In 2004 Hawkes joined the International Food Policy Research Institute. In 2008, Hawkes was appointed chair of the World Health Organisation expert group on the marketing of food and non-alcoholic drinks to children. In 2009-2010 she lived in Brazil where she served as a Fellow in the School of Public Health at the University of São Paulo.

In 2012 Hawkes moved to the World Cancer Research Fund International, where she served as Head of Policy and Public Affairs. She established the NOURISHING policy framework of policies that promotes and tracks healthy diets. Between 2015 and 2018 she co-led the annual Global Nutrition Report, identifying places for progress. The report includes global targets for nutrition as defined by the Sustainable Development Goals.

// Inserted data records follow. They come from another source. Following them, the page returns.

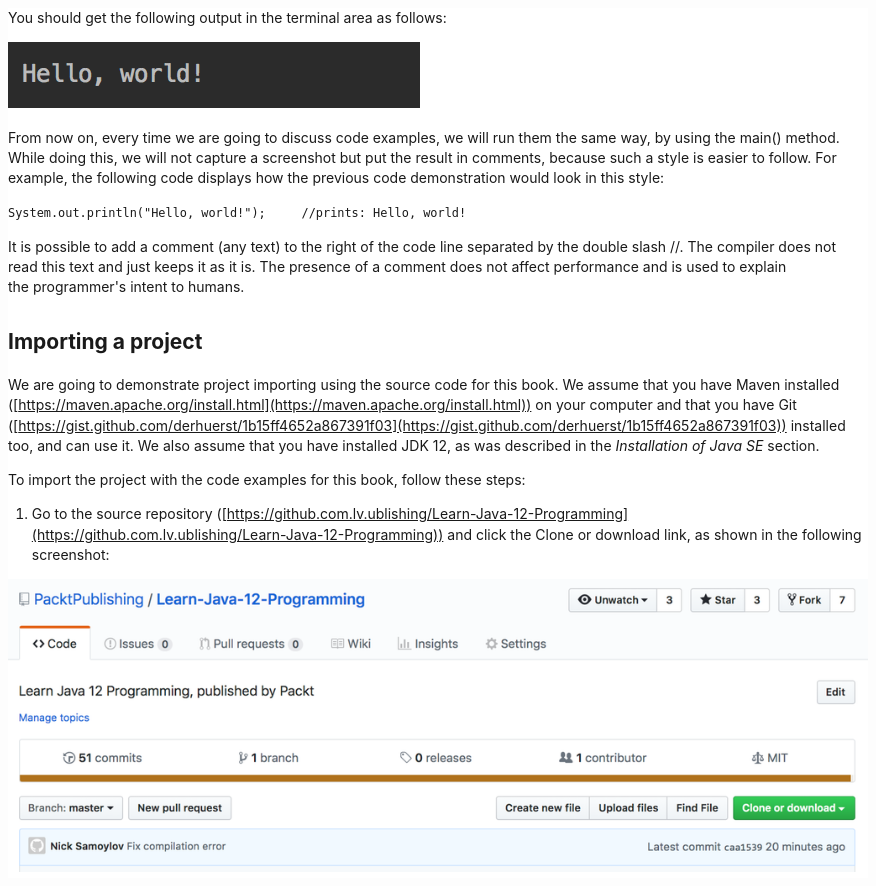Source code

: You should get the following output in the terminal area as follows:

![](./images_1/02ae59b4-d737-43f7-b987-9c31cce4e2c4.png)

From now on, every time we are going to discuss code examples, we will
run them the same way, by using the main() method. While doing this, we
will not capture a screenshot but put the result in comments, because
such a style is easier to follow. For example, the following code
displays how the previous code demonstration would look in this style:

```
System.out.println("Hello, world!");     //prints: Hello, world!
```

It is possible to add a comment (any text) to the right of the code line
separated by the double slash //. The compiler does not read this text
and just keeps it as it is. The presence of a comment does not affect
performance and is used to explain the programmer's intent to humans.

Importing a project
-------------------

We are going to demonstrate project importing using the source code for
this book. We assume that you have Maven installed
([https://maven.apache.org/install.html](https://maven.apache.org/install.html))
on your computer and that you have Git
([https://gist.github.com/derhuerst/1b15ff4652a867391f03](https://gist.github.com/derhuerst/1b15ff4652a867391f03))
installed too, and can use it. We also assume that you have installed
JDK 12, as was described in the *Installation of Java SE* section.

To import the project with the code examples for this book, follow these
steps: 

1.  Go to the source repository
    ([https://github.com.lv.ublishing/Learn-Java-12-Programming](https://github.com.lv.ublishing/Learn-Java-12-Programming))
    and click the Clone or download link, as shown in the following
    screenshot:

![](./images_1/e9b10ec2-33e2-400b-853f-1528f2ca3f93.png)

In 2016 Hawkes was appointed Chair of the World Economic Forum Global Future Council on Agriculture. She co-led the writing of the report Food Systems and Diets: Facing the Challenges of the 21st Century. She was appointed to the London Food Board in 2017 and in 2018 the Mayor of London appointed Hawkes as the Vice Chair, London's Child Obesity Taskforce.

She was a member of The Lancet commission on obesity and a member of the EAT-Lancet Commission on Healthy Diets from Sustainable Food Systems Forum.

Other honorary positions have included Distinguished Fellow at The George Institute for Global Health and chair of the Board of Bite Back 2030.

She has written hundreds of articles, reports and blogs, including for The Conversation. and at her own blog www.thebetterfoodjourney.com. Hawkes argues that policy and practice in food systems should be informed by people's lived experience of their own food system and the other systems in which we live our lives.

== Personal life ==

She is married to the urbanist writer and educator Andy Merrifield. They have a daughter together, named Lili-Rose Merrifield, born in 2007, in the French city of Issoire.

She is also the granddaughter of the pioneering English archeologist Jacquetta Hawkes.